Now that the hospital has shaped a successful model of congestive heart failure care, the staff is working to expand and apply it to other chronic conditions, from pneumonia and diabetes to chronic obstructive pulmonary disease. Though treatments vary according to disease, some innovations are universal. Among them:

  • Refine discharge instructions.
    Clinicians need to adapt their word choices to fit the educational level of their patients, says Spencer. "If you tell a patient he needs a CT scan, or that his diagnosis is hypertrophic cardiomyopathy, chances are likely he has no idea what you are talking about, but he'll nod so as not to look stupid. Then he'll go home and try to Google the procedure or condition," he says. "It's much better to find a sweet spot for communication and be certain the patient understands the conversation."

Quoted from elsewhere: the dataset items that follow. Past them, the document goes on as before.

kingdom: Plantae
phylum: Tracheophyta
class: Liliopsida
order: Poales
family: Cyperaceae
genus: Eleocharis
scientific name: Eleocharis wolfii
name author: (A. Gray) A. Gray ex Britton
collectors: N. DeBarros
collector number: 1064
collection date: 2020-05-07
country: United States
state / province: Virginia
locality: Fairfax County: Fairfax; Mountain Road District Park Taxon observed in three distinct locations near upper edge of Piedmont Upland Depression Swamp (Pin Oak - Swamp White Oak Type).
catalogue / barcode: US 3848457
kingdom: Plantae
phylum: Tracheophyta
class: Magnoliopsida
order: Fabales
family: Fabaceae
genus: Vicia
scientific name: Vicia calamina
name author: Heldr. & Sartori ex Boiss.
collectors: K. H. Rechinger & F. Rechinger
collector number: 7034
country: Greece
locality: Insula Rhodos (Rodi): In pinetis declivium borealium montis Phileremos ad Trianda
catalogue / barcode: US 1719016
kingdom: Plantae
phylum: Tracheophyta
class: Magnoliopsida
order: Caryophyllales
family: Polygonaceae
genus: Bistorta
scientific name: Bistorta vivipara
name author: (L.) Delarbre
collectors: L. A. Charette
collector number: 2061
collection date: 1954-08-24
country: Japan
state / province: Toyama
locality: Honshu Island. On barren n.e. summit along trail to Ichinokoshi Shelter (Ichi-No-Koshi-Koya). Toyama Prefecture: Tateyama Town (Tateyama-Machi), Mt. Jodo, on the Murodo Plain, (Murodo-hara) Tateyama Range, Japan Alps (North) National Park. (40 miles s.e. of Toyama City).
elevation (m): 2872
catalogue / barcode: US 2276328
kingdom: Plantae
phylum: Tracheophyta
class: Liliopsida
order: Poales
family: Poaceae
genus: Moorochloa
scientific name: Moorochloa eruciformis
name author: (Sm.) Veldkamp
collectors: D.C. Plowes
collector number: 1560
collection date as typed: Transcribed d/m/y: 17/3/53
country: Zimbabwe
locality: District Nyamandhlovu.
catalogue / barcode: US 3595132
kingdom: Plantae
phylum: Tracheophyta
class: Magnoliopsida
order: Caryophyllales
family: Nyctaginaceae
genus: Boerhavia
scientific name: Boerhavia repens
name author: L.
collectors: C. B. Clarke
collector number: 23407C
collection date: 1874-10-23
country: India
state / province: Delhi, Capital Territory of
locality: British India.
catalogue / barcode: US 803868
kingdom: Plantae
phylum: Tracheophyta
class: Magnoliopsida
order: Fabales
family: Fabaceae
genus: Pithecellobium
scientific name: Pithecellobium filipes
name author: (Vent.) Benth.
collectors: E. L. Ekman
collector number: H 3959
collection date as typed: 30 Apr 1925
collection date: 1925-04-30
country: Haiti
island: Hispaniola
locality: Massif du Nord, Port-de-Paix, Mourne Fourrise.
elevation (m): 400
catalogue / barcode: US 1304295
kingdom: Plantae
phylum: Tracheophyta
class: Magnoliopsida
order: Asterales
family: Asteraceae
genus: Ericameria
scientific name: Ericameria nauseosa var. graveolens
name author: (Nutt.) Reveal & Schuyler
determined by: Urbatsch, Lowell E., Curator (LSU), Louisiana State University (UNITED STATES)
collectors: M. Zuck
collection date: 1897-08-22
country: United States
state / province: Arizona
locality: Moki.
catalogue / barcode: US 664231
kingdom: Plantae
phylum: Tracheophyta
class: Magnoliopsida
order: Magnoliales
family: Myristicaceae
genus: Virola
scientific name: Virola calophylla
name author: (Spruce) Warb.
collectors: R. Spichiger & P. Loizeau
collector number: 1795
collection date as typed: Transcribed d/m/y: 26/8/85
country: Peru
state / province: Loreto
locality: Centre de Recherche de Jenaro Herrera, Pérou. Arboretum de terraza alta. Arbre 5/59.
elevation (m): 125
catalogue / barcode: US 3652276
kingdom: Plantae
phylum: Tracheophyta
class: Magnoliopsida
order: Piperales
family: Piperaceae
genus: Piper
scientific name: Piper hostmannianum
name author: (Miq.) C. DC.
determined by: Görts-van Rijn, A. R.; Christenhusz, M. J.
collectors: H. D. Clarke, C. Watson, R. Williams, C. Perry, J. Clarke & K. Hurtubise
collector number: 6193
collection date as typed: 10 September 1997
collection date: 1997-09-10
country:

  • Be involved with care that extends beyond the hospital.
    "We have frequent conversations with health care providers and nursing homes in our area in order to promote better partnerships with them," says Smeeks. "If medical directors and nurse practitioners understand treatment plans, they are more likely to call us to help with an evaluation or change in medications instead of simply sending a patient back to the emergency room for any change in condition."

    St. Francis staff also learned to pay careful attention to the competency of family caregivers. "We had assumed that patients who were married would have lower rates of readmissions when cared for by a loving spouse at home," says Spencer. "Yet we found that to be absolutely incorrect. Family members are often working or have chronic health issues of their own. It is extremely important to educate those caregivers as well as the patients."

  • Make certain patients have access to medications.
    "Here in the South, pride prevents many patients from admitting that they cannot afford to purchase medicine. But no patient should be at risk of dying because he or she is too poor to pay for something like an oral antibiotic," says Spencer. "We make sure we determine any financial challenge at discharge and use monies from our mission or operating fund to buy medications if need be with accounts we maintain at Kmart, CVS and other stores. And if patients are noncompliant, we extend hospital stays to combat both readmissions and mortality risks."

  • Promote a collaborative approach with hospital staff.
    Turf wars and defensive attitudes among medical directors, nursing directors and physicians with various specialties do not lead to exceptional care for patients in the community. "When we began our initiative to reduce readmission rates, we really needed all parties to buy in to establish protocols and help set up hardwired processes to reach our goals," says Smeeks. "Working in partnership, we've been able to become a better hospital, and in the end, that has been gratifying for everyone."